COMPARISON OF PNEUMOCYSTIS CARINII DIHYDROFOLATE REDUCTASE INHIBITOR-COFACTOR TERNARY COMPLEXES. Nikolai Galitsky, Vivian Cody, Joseph R. Luft, Walter Pangborn, Hauptman-Woodward Medical Research Institute, Inc., Buffalo, NY 14203; A. Gangjee, Duquesne University, Pittsburg, PA 15282, S. F. Queener, Indiana Univ., Indianapolis, IN 46202

Pneumonia caused by opportunistic infectious agents is a major cause of mortality among patients with AIDS. Antifolates have been shown effective against the dihydrofolate reductase (DHFR) from Pneumocystis carinii (Pc) which is a target for drug design studies. Crystals of recombinant Pc DHFR ternary complex with the highly selective novel furopyrimidine sulfonaphthalene antifolate are monoclinic, space group P2₁, with lattice constants of a = 37.552, b = 43.256, c = 61.389Å and [[beta]] = 94.97deg. and diffract maximally to 2.1Å resolution. Inspection of difference electron density maps of the structure refined to 2.3Å resolution with R = 18% using XPLOR revealed electron density corresponding to the cofactor NADPH and the inhibitor which was incubated with the enzyme prior to crystallization. However, the cofactor and inhibitor were refined with partial occupancy as the substrate site is also occupied by folate which remained in the enzyme after purification. The largest differences between this Pc complex and those reported previously involve the conformation of NADPH and the regions encompassing residues 58-69, 81-88 and 110-115. A twist about the pyrophosphate bond places the nicotinamide-ribose ring system further from the N4 amine of this sulfonapthyl inhibitor. There is an expansion of the active site region is this structure compared to that observed for the less selective classical furopyrimidine antifolate as reflected in the shift between the alpha atoms of S58 (1.5Å) and R82 (1.7Å).

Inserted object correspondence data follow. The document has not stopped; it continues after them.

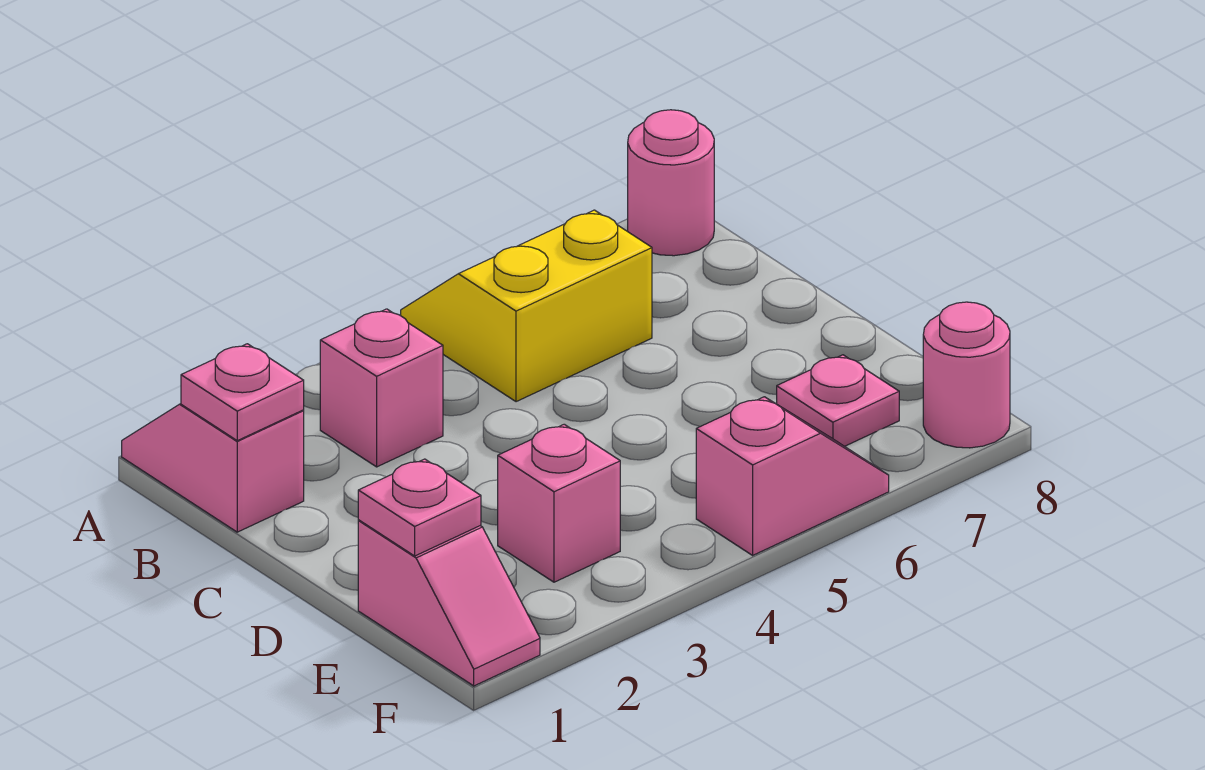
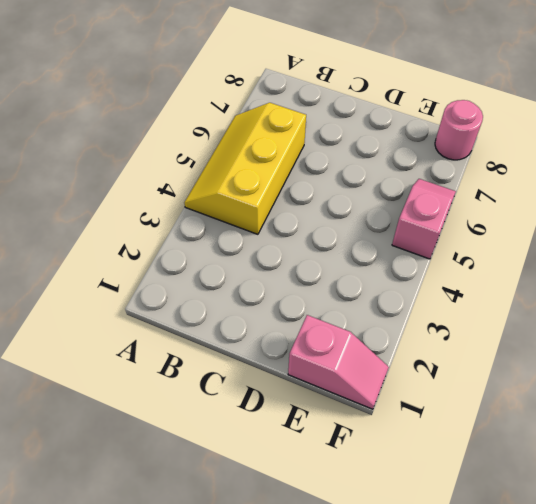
yellow 2x3 slope [184,103,306,234] -> yellow 2x2 slope [401,210,652,402]
none -> pink 1x2 slope [122,404,304,532]
none -> pink 1x1 round brick [628,110,714,256]

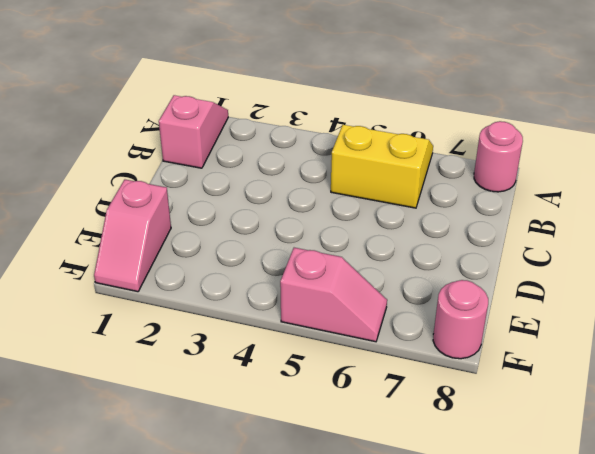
none -> pink 1x1 brick [320,309,443,467]
none -> pink 1x1 brick [498,424,620,582]

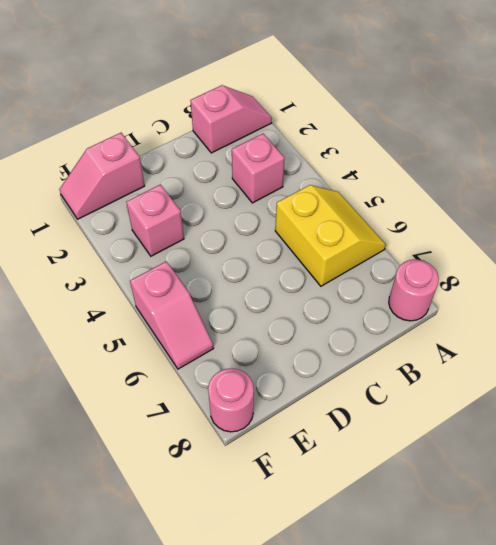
none -> pink 1x1 plate [777,355,899,446]
none -> pink 1x1 plate [181,344,304,441]

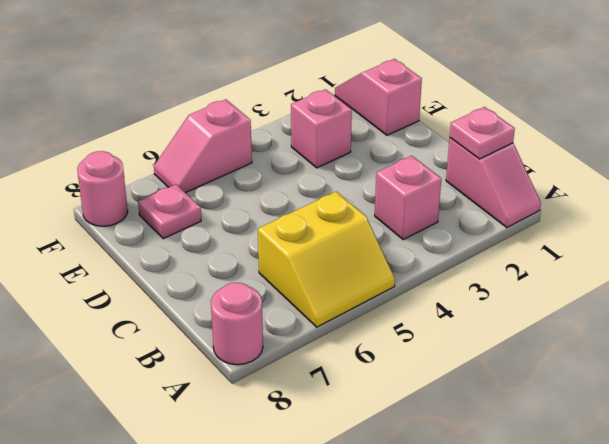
none -> pink 1x1 plate [358,459,481,556]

Potential energy surfaces calculated with DELPHI show that the entrance to the active site of Pc DHFR has a greater positive surface than hDHFR. Also, the only negative region on this surface is that from Glu-62 of hDHFR and Glu-63 of Pc DHFR which occupy different spatial regions on the surface. Furthermore, there is a reversal in the hydrophobicity in this region resulting from sequence changes at residues 63 and 67 (E/F and L/E, for Pc and h, respectively). These results imply that this region could have an influence on inhibitior selectivity. Supported in part by GM-51670 (VC), AI-30900 (AG), and N01-AI-35171 (SFQ).